▶ [Task requirements]: Carry on the text about the ISO/IEC 9797-1 message authentication code standard, starting right after its last line.

▶ [Text passage]:
<<<<
= ISO/IEC 9797-1 =

International standard

ISO/IEC 9797-1 Information technology – Security techniques – Message Authentication Codes (MACs) – Part 1: Mechanisms using a block cipher is an international standard that defines methods for calculating a message authentication code (MAC) over data.

Rather than defining one specific algorithm, the standard defines a general model from which a variety of specific algorithms can be constructed. The model is based on a block cipher with a secret symmetric key.

Because the standard describes a model rather than a specific algorithm, users of the standard must specify all of the particular options and parameter to be used, to ensure unambiguous MAC calculation.

==Model==
The model for MAC generation comprises six steps:

1. Padding of the data to a multiple of the cipher block size
2. Splitting of the data into blocks
3. Initial transformation of the first block of data
4. Iteration through the remaining blocks of data
5. Output transformation of the result of the last iteration
6. Truncation of the result to the required length

For most steps, the standard provides several options from which to choose, and/or allows some configurability.

===Padding===
The input data must be padded to a multiple of the cipher block size, so that each subsequent cryptographic operation will have a complete block of data. Three padding methods are defined. In each case n is the block length (in bits):

====Padding method 1====
If necessary, add bits with value 0 to the end of the data until the padded data is a multiple of n. (If the original data was already a multiple of n, no bits are added.)

====Padding method 2====
Add a single bit with value 1 to the end of the data. Then if necessary add bits with value 0 to the end of the data until the padded data is a multiple of n.

====Padding method 3====
The padded data comprises (in this order):
- The length of the unpadded data (in bits) expressed in big-endian binary in n bits (i.e. one cipher block)
>>>>
▶ [Data records]:
<<<<
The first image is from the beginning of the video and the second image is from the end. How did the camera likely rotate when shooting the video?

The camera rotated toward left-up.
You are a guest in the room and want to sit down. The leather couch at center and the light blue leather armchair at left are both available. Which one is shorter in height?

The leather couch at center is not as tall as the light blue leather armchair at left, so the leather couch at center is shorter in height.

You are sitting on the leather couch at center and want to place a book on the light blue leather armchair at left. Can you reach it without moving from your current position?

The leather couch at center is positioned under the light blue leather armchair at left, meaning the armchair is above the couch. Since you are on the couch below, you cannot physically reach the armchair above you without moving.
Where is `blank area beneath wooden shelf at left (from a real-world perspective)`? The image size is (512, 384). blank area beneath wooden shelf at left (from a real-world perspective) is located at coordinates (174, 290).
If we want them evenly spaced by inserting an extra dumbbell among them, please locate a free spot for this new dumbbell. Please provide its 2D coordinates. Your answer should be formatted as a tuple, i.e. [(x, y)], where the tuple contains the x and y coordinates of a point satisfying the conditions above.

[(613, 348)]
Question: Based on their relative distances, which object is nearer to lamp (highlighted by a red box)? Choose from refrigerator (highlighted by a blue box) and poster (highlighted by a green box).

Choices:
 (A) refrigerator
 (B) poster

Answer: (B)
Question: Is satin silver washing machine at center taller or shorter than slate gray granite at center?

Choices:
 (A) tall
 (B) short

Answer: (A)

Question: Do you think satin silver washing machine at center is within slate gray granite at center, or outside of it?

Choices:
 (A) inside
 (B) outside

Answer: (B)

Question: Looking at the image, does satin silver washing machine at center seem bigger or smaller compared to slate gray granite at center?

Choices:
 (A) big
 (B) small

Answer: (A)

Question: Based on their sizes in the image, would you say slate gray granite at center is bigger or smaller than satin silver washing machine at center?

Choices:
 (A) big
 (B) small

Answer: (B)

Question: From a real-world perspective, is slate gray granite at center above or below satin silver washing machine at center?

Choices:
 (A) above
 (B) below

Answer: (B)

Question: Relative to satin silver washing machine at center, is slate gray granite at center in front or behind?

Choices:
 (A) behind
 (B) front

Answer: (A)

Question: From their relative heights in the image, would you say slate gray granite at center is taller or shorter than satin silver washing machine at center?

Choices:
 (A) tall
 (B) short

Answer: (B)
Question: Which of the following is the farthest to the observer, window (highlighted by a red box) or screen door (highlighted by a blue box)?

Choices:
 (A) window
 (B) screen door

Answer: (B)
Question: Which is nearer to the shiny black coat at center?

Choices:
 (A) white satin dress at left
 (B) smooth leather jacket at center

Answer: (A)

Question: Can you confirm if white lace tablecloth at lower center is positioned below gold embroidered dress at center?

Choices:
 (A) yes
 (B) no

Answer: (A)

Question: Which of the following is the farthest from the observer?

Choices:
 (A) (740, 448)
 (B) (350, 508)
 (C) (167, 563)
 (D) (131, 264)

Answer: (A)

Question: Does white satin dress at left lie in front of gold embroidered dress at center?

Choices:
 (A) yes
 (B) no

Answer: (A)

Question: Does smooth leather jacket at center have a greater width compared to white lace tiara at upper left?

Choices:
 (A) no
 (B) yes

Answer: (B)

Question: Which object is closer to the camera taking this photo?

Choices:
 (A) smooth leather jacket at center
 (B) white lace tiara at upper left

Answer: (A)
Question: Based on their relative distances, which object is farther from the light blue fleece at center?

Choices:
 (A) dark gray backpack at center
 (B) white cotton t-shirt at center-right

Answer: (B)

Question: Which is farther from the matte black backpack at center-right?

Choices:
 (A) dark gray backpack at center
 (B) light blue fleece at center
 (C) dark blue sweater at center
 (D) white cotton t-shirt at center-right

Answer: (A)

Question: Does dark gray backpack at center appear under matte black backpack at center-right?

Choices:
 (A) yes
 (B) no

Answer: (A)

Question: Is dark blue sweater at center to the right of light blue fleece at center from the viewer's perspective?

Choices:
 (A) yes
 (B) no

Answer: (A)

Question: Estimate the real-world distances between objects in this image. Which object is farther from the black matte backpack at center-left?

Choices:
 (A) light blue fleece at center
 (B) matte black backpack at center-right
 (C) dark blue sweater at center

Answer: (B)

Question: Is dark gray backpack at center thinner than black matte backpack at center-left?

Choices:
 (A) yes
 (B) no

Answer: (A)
>>>>
▶ [Written answer]:
- The unpadded data
- As many (possibly none) bits with value 0 as are required to bring the total length to a multiple of n bits

It is not necessary to transmit or store the padding bits, because the recipient can regenerate them, knowing the length of the unpadded data and the padding method used.

===Splitting===
The padded data D is split into q blocks D_{1}, D_{2}, ... D_{q}, each of length n, suitable for the block cipher.

===Initial transformation===
A cryptographic operation is performed on the first block (D_{1}), to create an intermediate block H_{1}. Two initial transformations are defined:

====Initial transformation 1====
D_{1} is encrypted with the key K:
H_{1} = e_{K}(D_{1})

====Initial transformation 2====
D_{1} is encrypted with the key K, and then by a second key K′′:
H_{1} = e_{K′′}(e_{K}(D_{1}))

===Iteration===
Blocks H_{2} ... H_{q} are calculated by encrypting, with the key K, the bitwise exclusive-or of the corresponding data block and the previous H block.
for i = 2 to q
H_{i} = e_{K}(D_{i} ⊕ H_{i-1})
If there is only one data block (q=1), this step is omitted.

===Output transformation===
A cryptographic operation is (optionally) performed on the last iteration output block H_{q} to produce the block G. Three output transformations are defined:

====Output transformation 1====
H_{q} is used unchanged:
G = H_{q}

====Output transformation 2====
H_{q} is encrypted with the key K′:
G = e_{K′}(H_{q})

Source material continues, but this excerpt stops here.